First, the standoff represents a threat to democracy itself, including the fundamental principle on which it is based:  the presumption of majority rule.  Tea Party Republicans have every right to call for changes to the Affordable Care Act as it moves ahead, but now they are doing nothing less than holding the economic health of the whole country hostage to their demands to stop a bill that was passed by a majority in congress and signed into law by a president twice elected by a majority.  Extortion is a spit in the eye of good governance.  This very point should settle the argument.

It is true, however, that the presumption in favor of majority rule alone may not always be decisive, for sometimes majorities favor policies that we should nevertheless oppose.  What if, for example, a majority favored unjust discrimination against a minority?  This brings us to the second aspect of our democracy at stake here, namely, what it should really mean to be a representative of the people.

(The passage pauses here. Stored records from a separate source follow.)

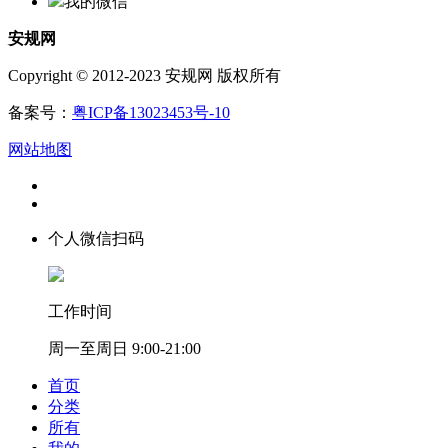
我的微信
安规网
Copyright © 2012-2023 安规网 版权所有
备案号：
粤ICP备13023453号-10
网站地图
个人微信扫码
工作时间
周一至周日 9:00-21:00
首页
分类
所有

In an argument written in 1788 to convince New Yorkers to ratify the U.S. Constitution, James Madison argued that a representative form of democracy is necessary to control the mischief of factions.  By factions, Madison meant those groups—representing a minority or majority—whose passions oppose individual rights or the common good.  I would argue, therefore, that any group that shuts down government services and opposes health care to satisfy its particular interests is a faction.  Since factions are the result of our tendency to privilege our own interests over others, Madison argued that we should control them by a government of elected representatives.

How does this solve the problem of factions?  Madison believed that the positions of factions be passed through representatives “whose wisdom may best discern the true interest of their country, and whose patriotism and love of justice will be least likely to sacrifice it to temporary or partial interests.”  This body of representatives should be of such number that they are forced to represent a diverse citizenry, inhibiting them from being beholden to factional interests only.  In short, the role of an elected representative is to love justice and exercise wise judgment in relation to protecting individual rights and the common good of the country and not be beholden to factions.

Such a view stands in sharp contrast to how many representatives pursue their jobs today.  A congressman should not simply claim, for example, that more citizens voted for him rather than for President Obama, so therefore he should oppose the Affordable Care Act, or any other of the President’s policies.  The views of citizenries are more complex than that.  As Montana shows, some people vote for Republicans and for Democrats, for various reasons.  Representing a population is not about reading polls at those times when they conveniently support a faction within your party.  It is also not about pledging to uphold party principles without compromise.

Being a representative means having the capacity to recognize factions, to work with them to, as Madison says, “refine and enlarge” their views in the interest of the larger community, and, if necessary, to resist them, despite what it may mean for one’s re-election.  This is true bipartisanship.  It requires evaluating the factional interests within a district and filtering them through wiser judgments about individual rights and the common good of a diverse population.  It demands reasoned debate about what is just. 

And it is about the compromise.  The exception is compromising good democracy itself, as the U.S. House of Representatives is now doing.  That is something we all should oppose.

This is Mark Hanson, guest commentator for the Mansfield Program in Ethics and Public Affairs at the University of Montana.